Central Islip Senior High School on Wednesday, Jan. 8, 2020.

Central Islip Senior High School on Wednesday, Jan. 8, 2020. Credit: James Carbone

Severance pay for teachers and other civil service workers not in law enforcement can vary substantially from one Long Island government to another, Newsday found in its analysis of the benefits.

For instance, among the 125 Long Island school districts in the analysis, 17 owe less than half the statewide per-student average for retirement pay for districts off Long Island. Five of them, including Levittown, Springs, Wainscott, New Suffolk and Sagaponack reported owing nothing.

Compare that with Central Islip, where the per capita income is only two-thirds of the countywide average. Teachers there can leave their jobs with one year of base salary for unused sick days. And that’s on top of an up to $50,000 bonus if they leave as soon as they have reached an age and experience level that would allow them to retire with a full pension.
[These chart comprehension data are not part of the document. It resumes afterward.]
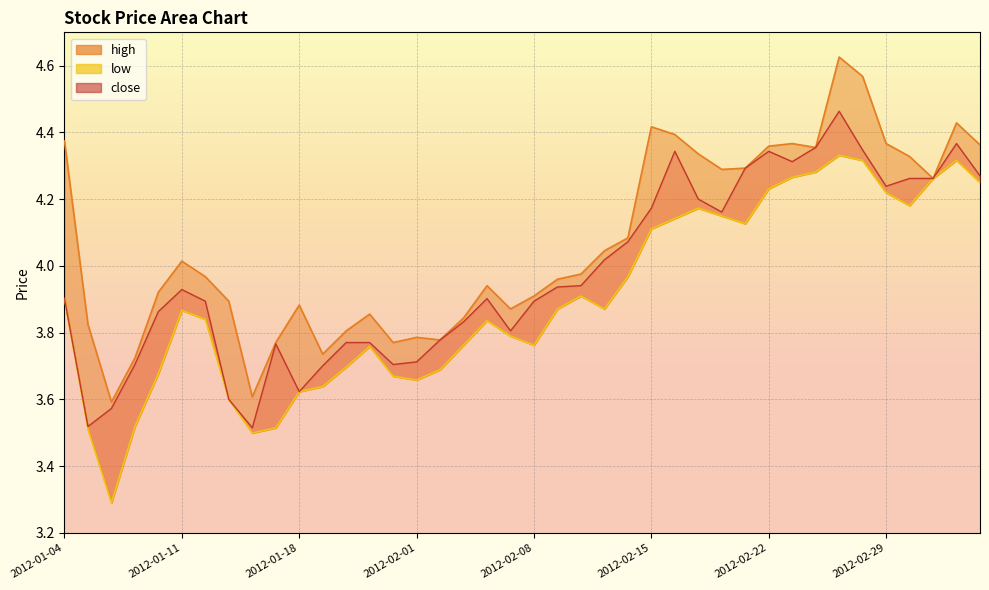

What is the minimum value shown in the chart?

3.3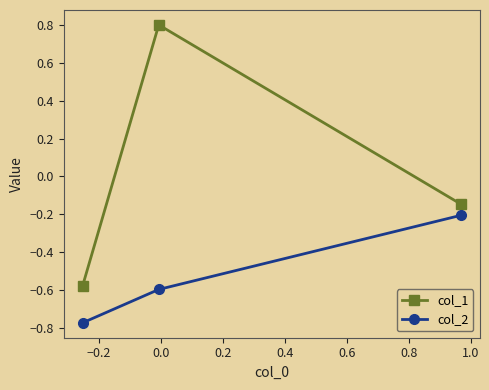

What are all the series names shown in the legend?

col_1, col_2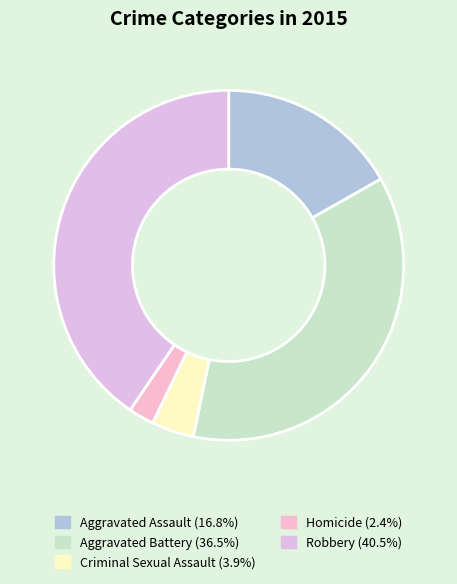

How many slices are in this pie chart?

5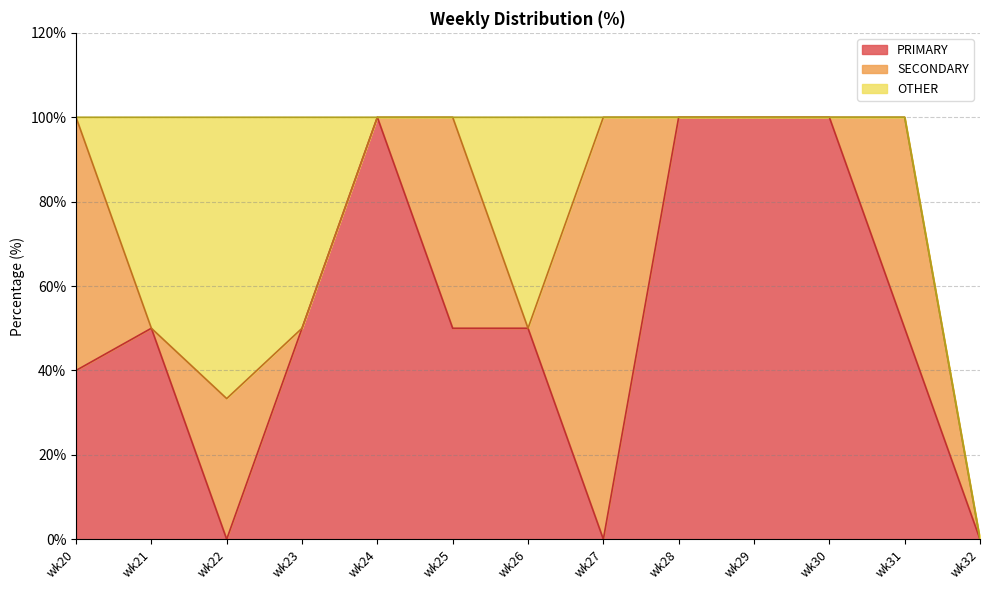

Is it true that OTHER equals 0.0 at wk30?

True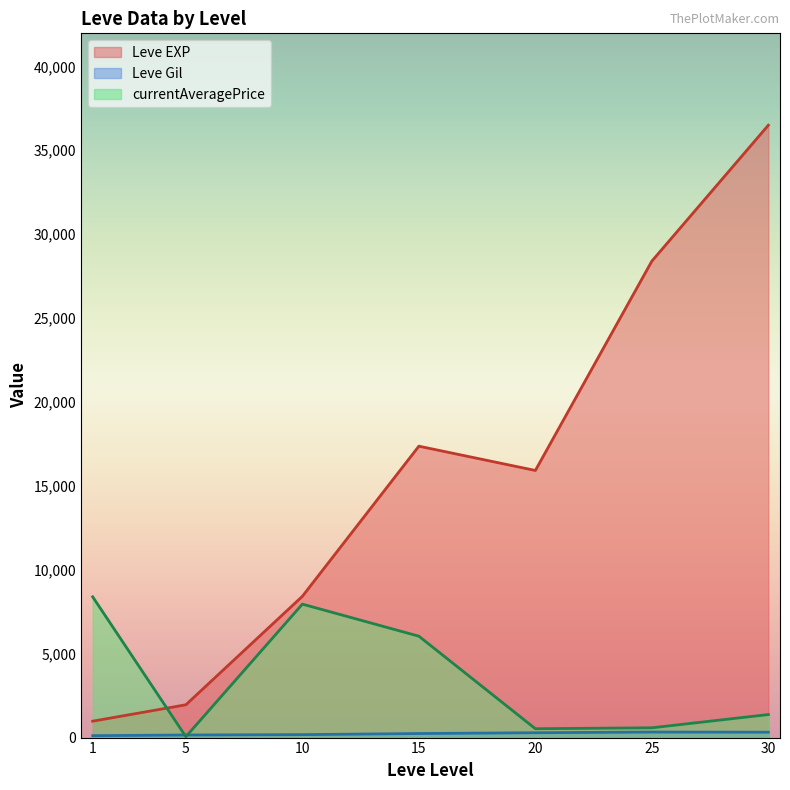

What is the sum of all Leve EXP values?

109521.3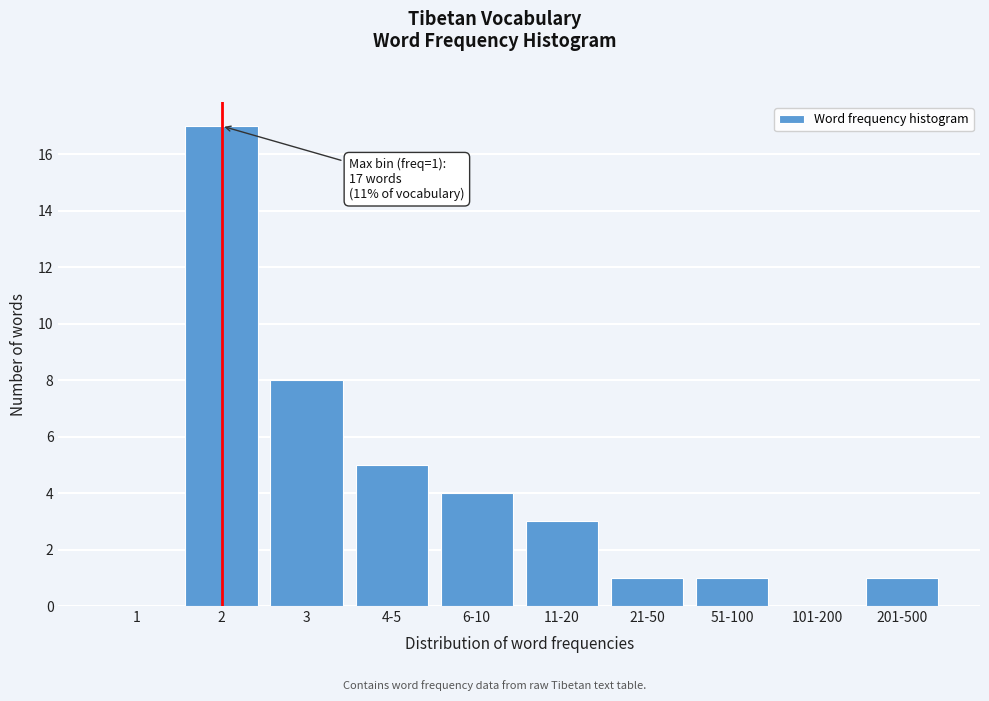

Reading left to right, list all the values displayed in this chart.

1=0	2=17	3=8	4-5=5	6-10=4	11-20=3	21-50=1	51-100=1	101-200=0	201-500=1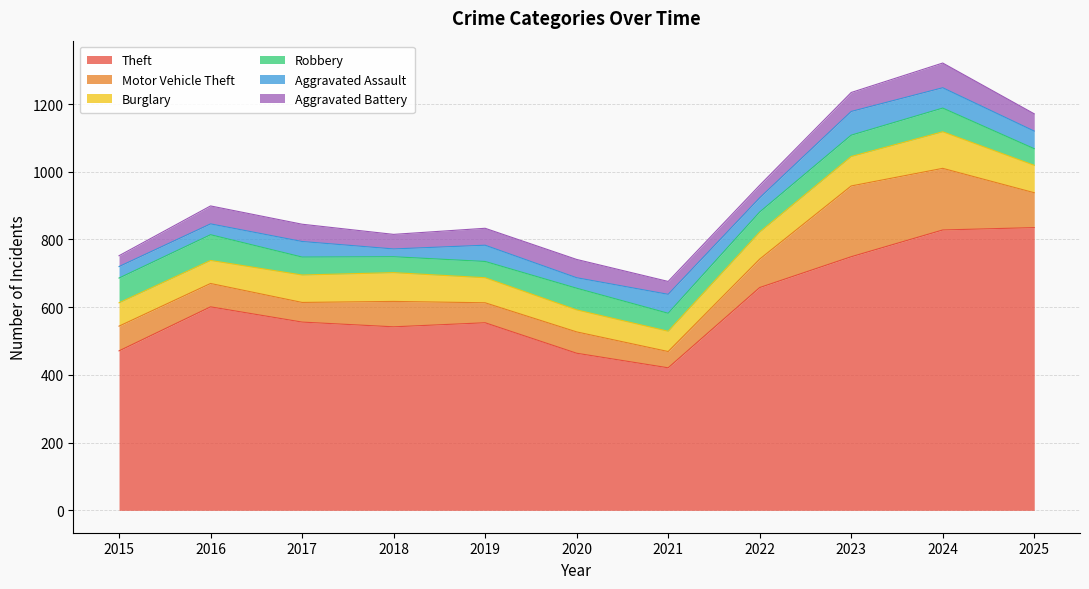

The value of Aggravated Assault at 2021 is 88. True or false?

False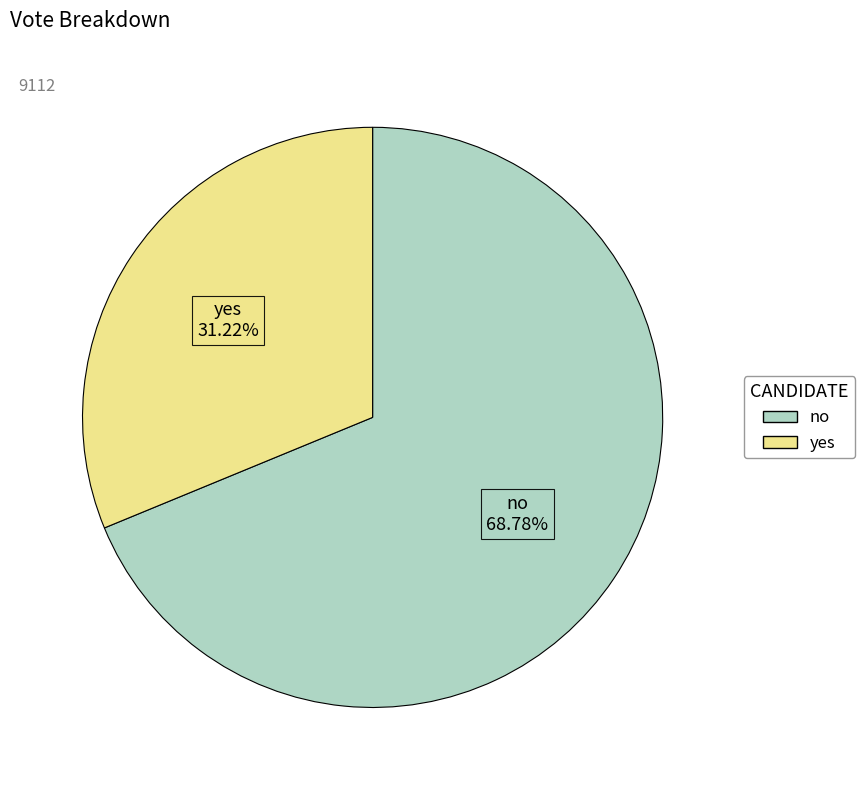

What percentage is the no slice, to the nearest percent?

69%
Tenured Central Islip teachers earn 15 sick days each year. They also receive five personal days and five “bedside care” days, which are for attending to sick family members, with no explanation required when teachers use them. Altogether, that is nearly three days per month over a 180-day school year.

Some of those benefits, including the up to $50,000 bonus and “bedside care” days, were awarded as part of a 10-year contract signed in 2017 that caps at 1.8% any raises received in 7 of the 10 years (and no more than 3% in the other years). Its prior contract contained raises of 1.99%. The up to $50,000 bonus is intended to encourage the highest-paid teachers to retire promptly and therefore reduce district costs, Central Islip officials said.

Richard Iannuzzi, a former head of the Central Islip teachers’ union who later became president of the state teacher’s union, said similar negotiations — trading smaller raises in exchange for more severance — led over many years to larger severance benefits at some districts.

Christopher J. Brown, the district’s assistant superintendent for personnel, said the contract will slow down cost increases and that even with the additional severance benefits the district expects, it will owe less severance in the coming years.

“Our projection,” Brown said, “is that our long-term liability will be decreasing over the next few years.”

Iannuzzi said he believes the variances in teacher contracts are a product of the priorities within different districts.

“I think that is what you see reflected,” he said. “You see that interest in their own community and the right programs and the right teachers and the right support staff.”

Brown said Central Islip received little community criticism after recent media coverage of having 9 of the 10 highest-paid school district employees in the state — all retirees who received more than $440,000, including severance.

“One or two people have commented,” he said. “We've not had any major reaction on that.”